Konsili Vatikan II, melalui Dekrit Apostolicam Actuositatem ini, tak hanya berseru agar para awam harus ikut serta mewartakan Injil di dunia yang makin sekuler ini, tetapi juga mengakui bahwa di dunia nyata, peran awam jauh lebih jelas dan lebih menuntut dalam merasul.

Para awam lebih nyata “berjuang” mewartakan Injil di lingkungan hidup dan lingkungan kerjanya di tengah masyarakat luas.

Bagi kaum awam terbukalah amat banyak kesempatan untuk melaksanakan kerasulan pewartaan Injil dan pengudusan. Kesaksian hidup kristiani sendiri beserta amal baik yang dijalankan dengan semangat adikodrati, mempunyai daya-kekuatan untuk menarik orang-orang kepada iman dan kepada Allah. Sebab Tuhan bersabda: “Demikianlah hendaknya terangmu bercahaya di depan orang, supaya mereka melihat perbuatanmu yang baik dan memuliakan Bapamu di sorga” (Mat 5:16)” – AA 3.
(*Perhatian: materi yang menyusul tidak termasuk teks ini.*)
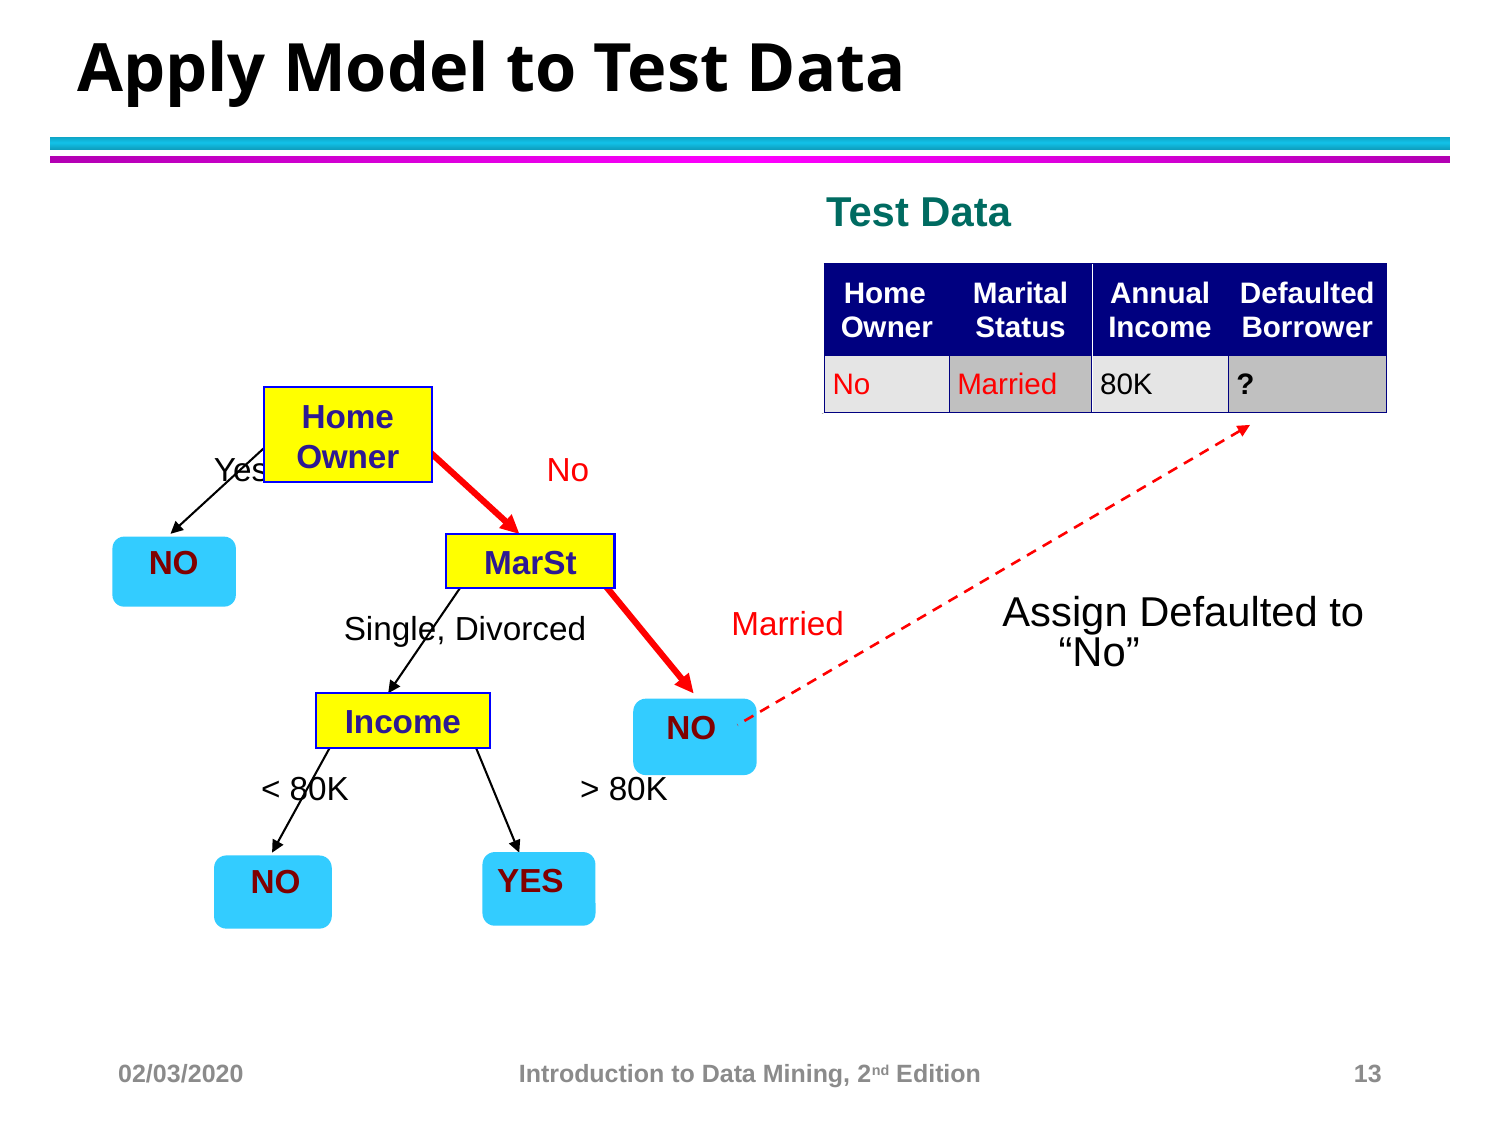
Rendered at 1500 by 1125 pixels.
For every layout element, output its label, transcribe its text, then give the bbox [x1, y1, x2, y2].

text_box YES [468, 852, 593, 907]
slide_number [103, 1042, 441, 1103]
text_box Test Data [787, 187, 1050, 243]
text_box [112, 589, 236, 607]
text_box < 80K [133, 759, 364, 815]
text_box Yes [86, 440, 284, 496]
text_box NO [595, 698, 788, 754]
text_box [812, 262, 1414, 446]
text_box Single, Divorced [216, 600, 602, 655]
text_box NO [77, 533, 270, 589]
text_box [482, 857, 596, 926]
text_box Married [604, 594, 869, 650]
text_box [503, 815, 521, 852]
text_box [633, 754, 757, 776]
text_box Income [315, 693, 490, 748]
text_box [657, 650, 694, 694]
text_box Assign Defaulted to “No” [987, 587, 1425, 683]
title Apply Model to Test Data [62, 24, 1421, 113]
footer Introduction to Data Mining, 2nd Edition [496, 1042, 1004, 1103]
text_box MarSt [446, 533, 615, 589]
text_box > 80K [452, 759, 683, 815]
text_box [214, 908, 332, 929]
text_box No [419, 440, 604, 496]
text_box NO [179, 852, 372, 908]
slide_number 13 [1059, 1042, 1397, 1103]
text_box [477, 496, 519, 533]
text_box [272, 815, 293, 852]
text_box Home Owner [263, 387, 432, 483]
text_box [170, 496, 212, 533]
text_box [388, 655, 415, 693]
Pada hemat saya, JB Sumarlin sudah menjadi “pijar” seruan Vatikan II itu dalam melaksanakan amanah Tuhan mewartakan Kabar Baik kepada dunia. Pak Marlin sudah menghidupi dengan baik janji baptisnya menjadi garam dan terang yang bersinar di negeri ini.

Mengapa JB Sumarlin menjadi tokoh bangsa yang besar dan tokoh Katolik teladan?

Menurut pelbagai disiplin ilmu, kebesaran seseorang sebenarnya bisa diukur. Kualitasnya juga bisa ditentukan dengan pelbagai metode penelitian.

Menjalankan amanah

Yang pasti, kebesaran seseorang bukan hanya diukur dari “kesibukan” dan jabatan yang pernah diembannya, melainkan bagaimana “amanah” itu dijalankan.

Seperti sudah selalu kita saksikan, yang namanya jabatan, kursi, dan kekuasaan itu ternyata bisa “dijual”, bisa “dibeli”, bisa “dinegosiasikan”, bisa “dikompromikan” dan terlalu sering bisa “disalahgunakan”.

Pak Marlin menjadi tokoh besar, karena semua tugas, pekerjaan dan jabatan yang pernah diterimanya, telah dijalankan dengan baik, benar, jujur, tekun, setia, kompeten, penuh tanggungjawab dan integritas yang tinggi.

Ketika menjadi Menteri PAN (Penertiban Aparatur Negara), dia ada di garda depan dalam memberantas “pungli” (pungutan liar). Dalam perumpamaan Injil: ia sudah menjadi hamba yang baik dan setia.

Ketika para baPak Konsili Vatikan II berseru: “Para awam – melalui bermacam-macam bentuk dan cara dalam satu kerasulan Gereja, yang tiada hentinya harus disesuaikan dengan kebutuhan-kebutuhan zaman yang baru, – membawakan diri sebagai rekan-rekan sekerjaNya, selalu giat dalam karya Tuhan (lih. 1Kor 15:58)” – (AA 33).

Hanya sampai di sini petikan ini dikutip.